Apart from solutions with seven-dimensional analogues, we have also found solutions that are not uplifted to seven-dimensional domain walls due to the presence of axionic scalars leading to non-vanishing vector fields in seven dimensions. This can be explicitly seen from the truncation ansatz collected in Appendix C. Although this ansatz has originally been given only for SO(5) gauge group, a similar ansatz with possibly suitable modifications in the tensor field content is also applicable for other gauge groups. In particular, the fact that a truncation of seven-dimensional vectors leads to axionic scalars in six dimensions is still true. Therefore, domain wall solutions with non-vanishing axionic scalars obtained in this work cannot be obtained from an \(S^1\) reduction of any domain wall solutions in seven dimensions. Accordingly, these solutions are genuine six-dimensional domain walls without seven-dimensional analogues. As a final comment, we note that there is no SO(5) symmetric domain wall in seven dimensions since there is no SO(5) singlet scalar in SL(5)/SO(5) coset. The six-dimensional SO(5) symmetric domain wall, on the other hand, arises form an \(S^1\) reduction of the supersymmetric \(AdS_7\) vacuum by the general result of [49].

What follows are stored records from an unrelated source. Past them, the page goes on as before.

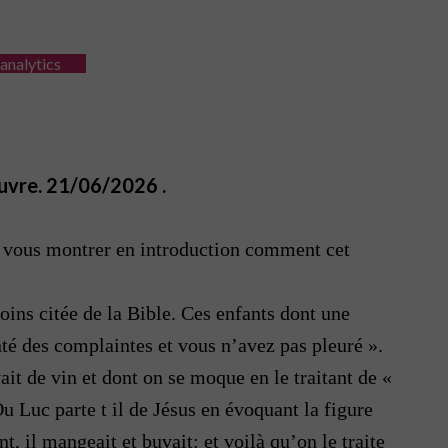
 analytics
vre. 21/06/2026 .
is vous montrer en introduction comment cet
ins citée de la Bible. Ces enfants dont une
anté des complaintes et vous n’avez pas pleuré ».
ait de vin et dont on se moque en le traitant de «
u Luc parte t il de Jésus en évoquant la figure
, il mangeait et buvait: et voilà qu’on le traite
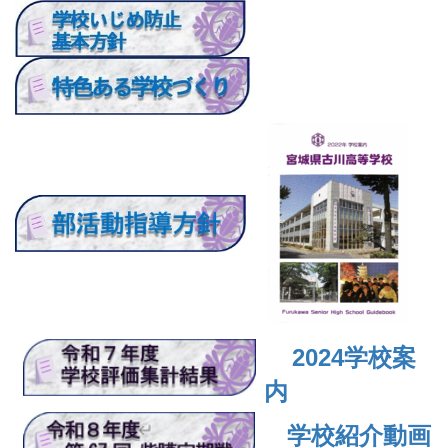
2024
学校案
内
学校紹介動画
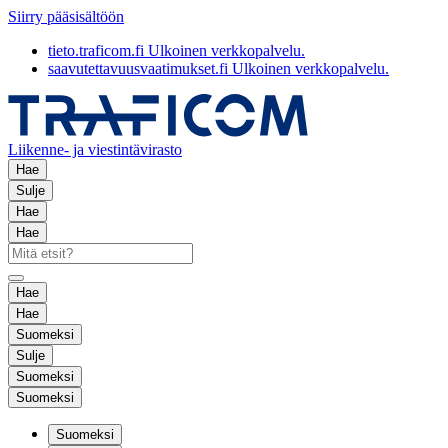
Siirry pääsisältöön
tieto.traficom.fi
Ulkoinen verkkopalvelu.
saavutettavuusvaatimukset.fi
Ulkoinen verkkopalvelu.
Liikenne- ja viestintävirasto
Hae
Sulje
Hae
Hae
Hae
Hae
Suomeksi
Sulje
Suomeksi
Suomeksi
Suomeksi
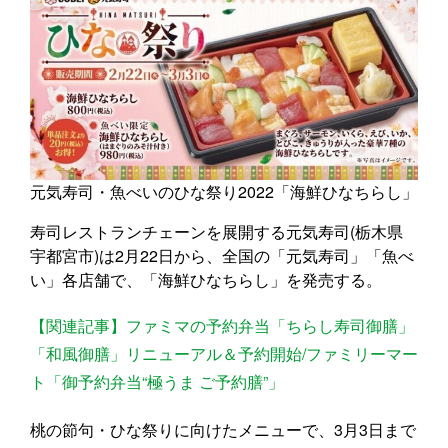
元気寿司・魚べいのひな祭り2022「海鮮ひなちらし」
寿司レストランチェーンを展開する元気寿司(栃木県
宇都宮市)は2月22日から、全国の「元気寿司」「魚べ
い」各店舗で、「海鮮ひなちらし」を発売する。
【関連記事】ファミマの予約弁当「ちらし寿司御膳」
「和風御膳」リニューアル＆予約開始/ファミリーマー
ト「御予約弁当“極うま ご予約膳”」
桃の節句・ひな祭りに向けたメニューで、3月3日まで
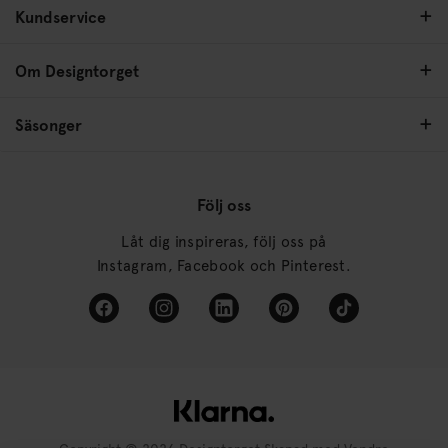
Kundservice
Om Designtorget
Säsonger
Följ oss
Låt dig inspireras, följ oss på
Instagram, Facebook och Pinterest.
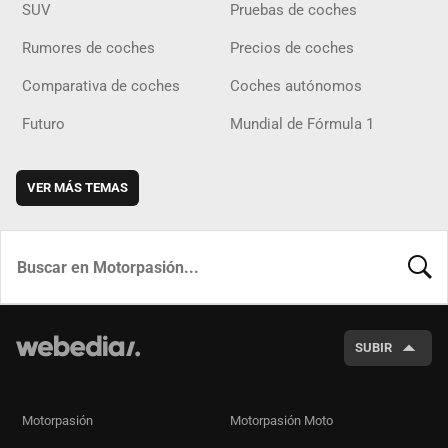
SUV
Pruebas de coches
Rumores de coches
Precios de coches
Comparativa de coches
Coches autónomos
Futuro
Mundial de Fórmula 1
VER MÁS TEMAS
BUSCA
SUBIR
Motorpasión
Motorpasión Moto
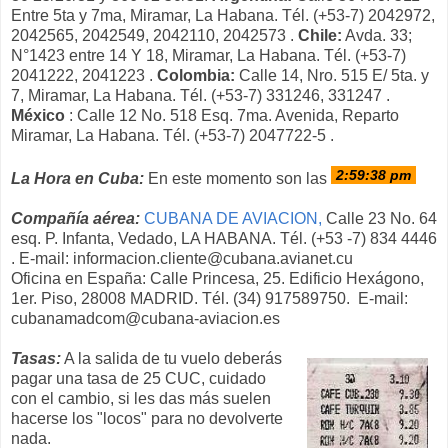
Entre 5ta y 7ma, Miramar, La Habana. Tél. (+53-7) 2042972,
2042565, 2042549, 2042110, 2042573 .
Chile:
Avda. 33;
N°1423 entre 14 Y 18, Miramar, La Habana. Tél. (+53-7)
2041222, 2041223 .
Colombia:
Calle 14, Nro. 515 E/ 5ta. y
7, Miramar, La Habana. Tél. (+53-7) 331246, 331247 .
México
: Calle 12 No. 518 Esq. 7ma. Avenida, Reparto
Miramar, La Habana. Tél. (+53-7) 2047722-5 .
La Hora en Cuba:
En este momento son las
Compañía aérea:
CUBANA DE AVIACION,
Calle 23 No. 64
esq. P. Infanta, Vedado, LA HABANA. Tél. (+53 -7) 834 4446
. E-mail: informacion.cliente@cubana.avianet.cu
Oficina en España: Calle Princesa, 25. Edificio Hexágono,
1er. Piso, 28008 MADRID. Tél. (34) 917589750. E-mail:
cubanamadcom@cubana-aviacion.es
Tasas:
A la salida de tu vuelo deberás
pagar una tasa de 25 CUC, cuidado
con el cambio, si les das más suelen
hacerse los "locos" para no devolverte
nada.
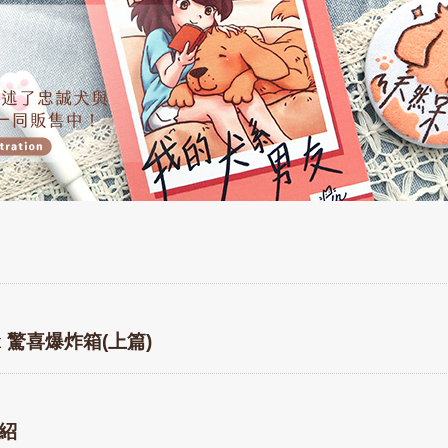
Box 驚喜爆炸箱(上篇)
紹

The seven-dimensional origin of all the gaugings considered in this work can also be embedded in ten or eleven dimensions, so the six-dimensional domain wall solutions can be embedded in string/M-theory via the corresponding seven-dimensional truncations. Accordingly, the solutions given here are hopefully useful in the study of DW\(_6\)/QFT\(_5\) duality for maximal supersymmetric Yang–Mills theory in five dimensions from both six-dimensional framework and string/M-theory context. It is interesting to explicitly uplift the domain wall solutions to seven dimensions and subsequently to ten or eleven dimensions using the truncation ansatze given in [50,51,52,53,54].

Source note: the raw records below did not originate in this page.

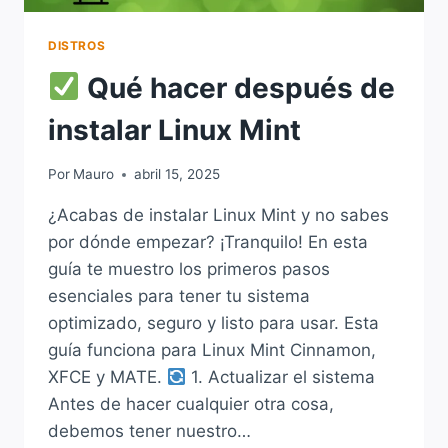
DISTROS
Qué hacer después de
instalar Linux Mint
Por
Mauro
abril 15, 2025
¿Acabas de instalar Linux Mint y no sabes
por dónde empezar? ¡Tranquilo! En esta
guía te muestro los primeros pasos
esenciales para tener tu sistema
optimizado, seguro y listo para usar. Esta
guía funciona para Linux Mint Cinnamon,
XFCE y MATE.
1. Actualizar el sistema
Antes de hacer cualquier otra cosa,
debemos tener nuestro…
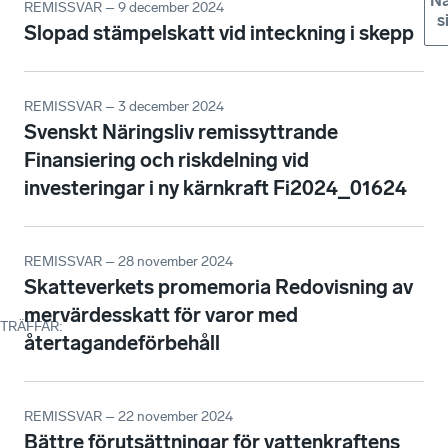
Nä
REMISSVAR – 9 december 2024
s
Slopad stämpelskatt vid inteckning i skepp
REMISSVAR – 3 december 2024
Svenskt Näringsliv remissyttrande
Finansiering och riskdelning vid
investeringar i ny kärnkraft Fi2024_01624
REMISSVAR – 28 november 2024
Skatteverkets promemoria Redovisning av
mervärdesskatt för varor med
TRÄFFAR
:
återtagandeförbehåll
REMISSVAR – 22 november 2024
Bättre förutsättningar för vattenkraftens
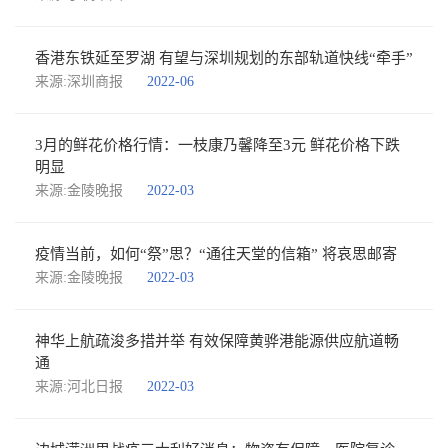
香港东铁延至罗湖 有望与深圳规划的东部轨道快线“牵手”
来源:深圳商报
2022-06
3月的鲜花价格行情：一枝康乃馨降至3元 鲜花价格下跌
明显
来源:金陵晚报
2022-03
疫情当前，如何“祭”思？“通往天堂的信箱” 将哀思邮寄
来源:金陵晚报
2022-03
神华上航疏浚多措并举 有效保障黄骅港能源供应航道畅
通
来源:河北日报
2022-03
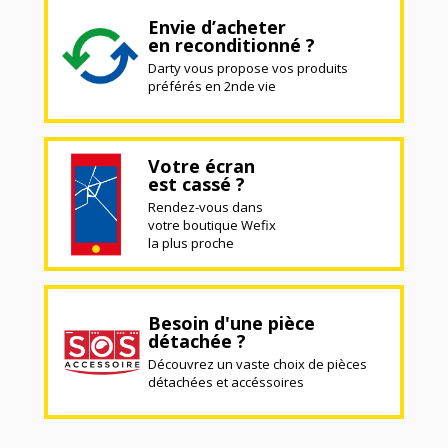
Envie d’acheter
en reconditionné ?
Darty vous propose vos produits
préférés en 2nde vie
Votre écran
est cassé ?
Rendez-vous dans
votre boutique Wefix
la plus proche
Besoin d'une pièce
détachée ?
Découvrez un vaste choix de pièces
détachées et accéssoires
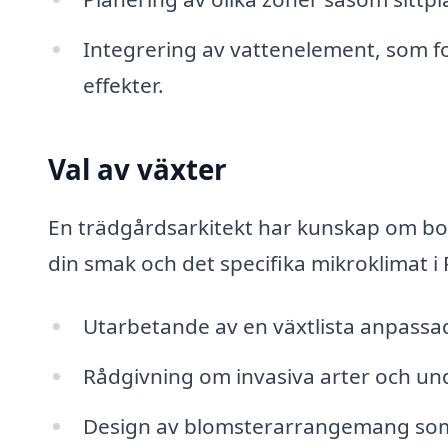
Integrering av vattenelement, som f
effekter.
Val av växter
En trädgårdsarkitekt har kunskap om b
din smak och det specifika mikroklimat i 
Utarbetande av en växtlista anpassad 
Rådgivning om invasiva arter och und
Design av blomsterarrangemang som b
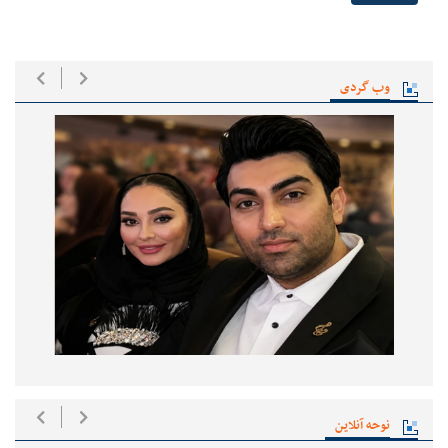
وب گردی
نوحه آنلاین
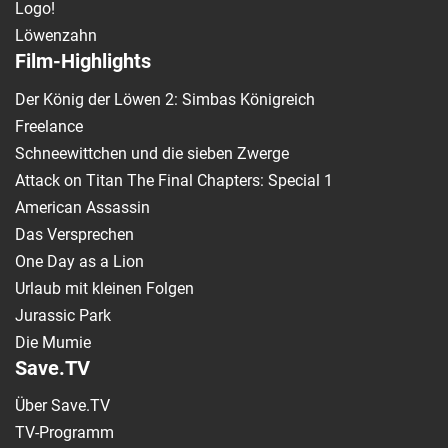
Logo!
Löwenzahn
Film-Highlights
Der König der Löwen 2: Simbas Königreich
Freelance
Schneewittchen und die sieben Zwerge
Attack on Titan The Final Chapters: Special 1
American Assassin
Das Versprechen
One Day as a Lion
Urlaub mit kleinen Folgen
Jurassic Park
Die Mumie
Save.TV
Über Save.TV
TV-Programm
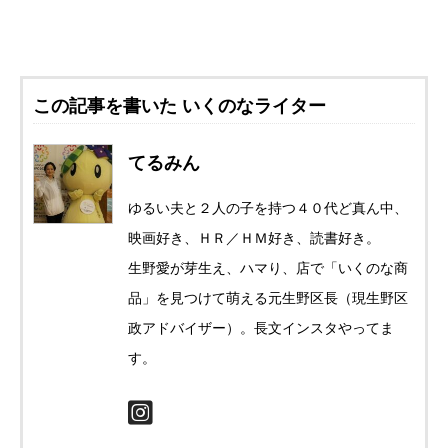
この記事を書いた いくのなライター
てるみん
ゆるい夫と２人の子を持つ４０代ど真ん中、
映画好き、ＨＲ／ＨＭ好き、読書好き。
生野愛が芽生え、ハマり、店で「いくのな商
品」を見つけて萌える元生野区長（現生野区
政アドバイザー）。長文インスタやってま
す。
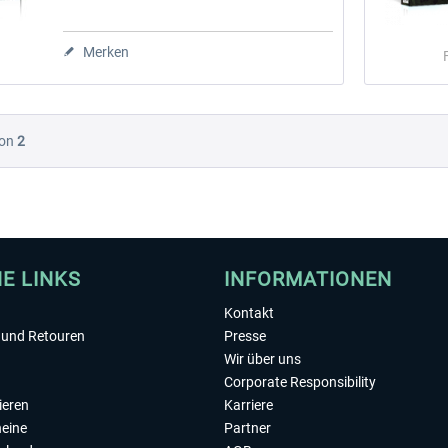
Merken
on
2
HE LINKS
INFORMATIONEN
Kontakt
und Retouren
Presse
Wir über uns
Corporate Responsibility
ieren
Karriere
eine
Partner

Constructing truncation ansatze of string/M-theory to six dimensions using SO(5, 5) exceptional field theory given in [55] is also of particular interest. This would allow uplifting the six-dimensional solutions directly to ten or eleven dimensions. In this paper, we have considered only gaugings with the embedding tensor in \({\mathbf {15}}^{-1}\) and \(\overline{\mathbf {40}}^{-1}\) representations. It is natural to extend this study by performing a similar analysis for the embedding tensors in other GL(5) representations as well as finding supersymmetric domain walls. Unlike the solutions obtained in this paper, these solutions will not have seven-dimensional counterparts via an \(S^1\) reduction.

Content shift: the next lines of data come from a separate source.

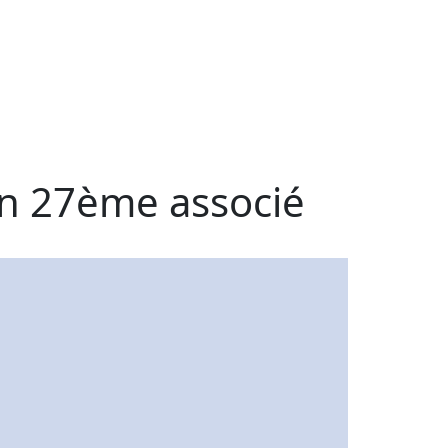
un 27ème associé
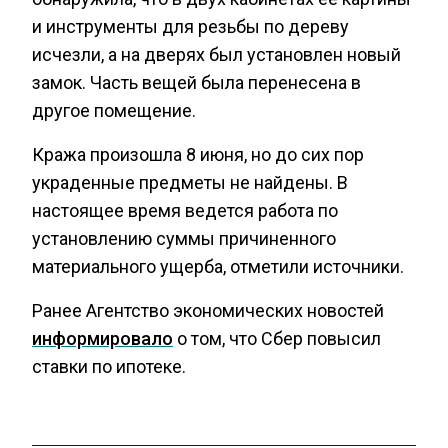
и инструменты для резьбы по дереву
исчезли, а на дверях был установлен новый
замок. Часть вещей была перенесена в
другое помещение.
Кража произошла 8 июня, но до сих пор
украденные предметы не найдены. В
настоящее время ведется работа по
установлению суммы причиненного
материального ущерба, отметили источники.
Ранее Агентство экономических новостей
информировало
о том, что Сбер повысил
ставки по ипотеке.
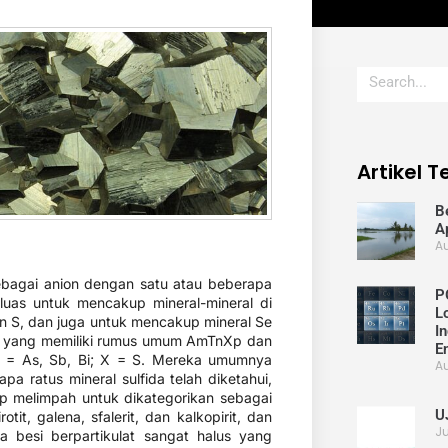
Artikel 
Be
A
Au
ebagai anion dengan satu atau beberapa
P
rluas untuk mencakup mineral-mineral di
L
 S, dan juga untuk mencakup mineral Se
I
a yang memiliki rumus umum Am​Tn​Xp​ dan
E
 = As, Sb, Bi; X = S. Mereka umumnya
Au
a ratus mineral sulfida telah diketahui,
p melimpah untuk dikategorikan sebagai
U
tit, galena, sfalerit, dan kalkopirit, dan
Ju
ida besi berpartikulat sangat halus yang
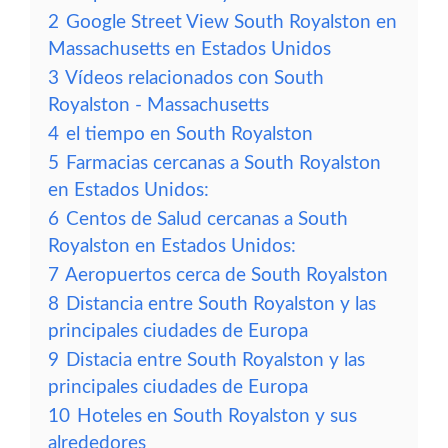
2
Google Street View South Royalston en
Massachusetts en Estados Unidos
3
Vídeos relacionados con South
Royalston - Massachusetts
4
el tiempo en South Royalston
5
Farmacias cercanas a South Royalston
en Estados Unidos:
6
Centos de Salud cercanas a South
Royalston en Estados Unidos:
7
Aeropuertos cerca de South Royalston
8
Distancia entre South Royalston y las
principales ciudades de Europa
9
Distacia entre South Royalston y las
principales ciudades de Europa
10
Hoteles en South Royalston y sus
alrededores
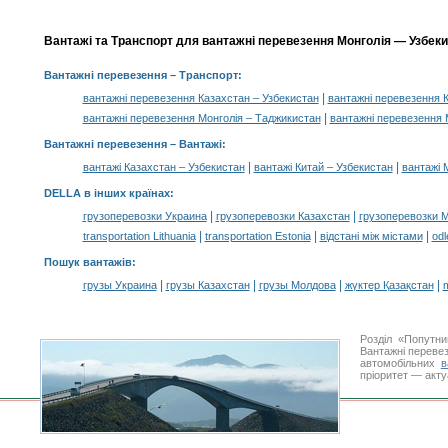
Вантажі та Транспорт для вантажні перевезення Монголія — Узбекис
Вантажні перевезення
– Транспорт:
|
вантажні перевезення Казахстан – Узбекистан
вантажні перевезення К
|
вантажні перевезення Монголія – Таджикистан
вантажні перевезення 
Вантажні перевезення –
Вантажі
:
|
|
вантажі Казахстан – Узбекистан
вантажі Китай – Узбекистан
вантажі 
DELLA в інших країнах
:
|
|
грузоперевозки Украина
грузоперевозки Казахстан
грузоперевозки 
|
|
|
transportation Lithuania
transportation Estonia
відстані між містами
odl
Пошук вантажів
:
|
|
|
|
грузы Украина
грузы Казахстан
грузы Молдова
жүктер Қазақстан
m
Розділ «Попутн
Вантажні перевез
автомобільних
в
пріоритет — акту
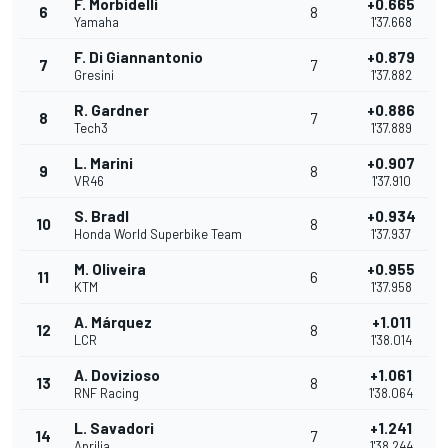
F. Morbidelli
+0.665
6
8
Yamaha
1'37.668
F. Di Giannantonio
+0.879
7
7
Gresini
1'37.882
R. Gardner
+0.886
8
7
Tech3
1'37.889
L. Marini
+0.907
9
8
VR46
1'37.910
S. Bradl
+0.934
10
8
Honda World Superbike Team
1'37.937
M. Oliveira
+0.955
11
6
KTM
1'37.958
A. Márquez
+1.011
12
8
LCR
1'38.014
A. Dovizioso
+1.061
13
8
RNF Racing
1'38.064
L. Savadori
+1.241
14
7
Aprilia
1'38.244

It is also interesting to construct the embedding tensors for various gaugings under \(SO(4,4)\subset SO(5,5)\). These gaugings can be truncated to gaugings in half-maximal \(N=(1,1)\) supergravity coupled to four vector multiplets in which supersymmetric \(AdS_6\) vacua are known to exist in the presence of both conventional gaugings and massive deformations [56,57,58]. Finding supersymmetric solutions from these gauge groups could be useful in the study of AdS\(_6\)/CFT\(_5\) correspondence. Finally, finding supersymmetric curved domain walls with non-vanishing vector and tensor fields as in seven-dimensional maximal gauged supergravity in [59, 60] is worth considering. This type of solutions can describe conformal defects or holographic RG flows from five-dimensional \(N=4\) super Yang–Mills theories to lower dimensions. Along this line, examples of solutions dual to surface defects from \(N=(1,1)\) gauged supergravity have appeared recently in [61].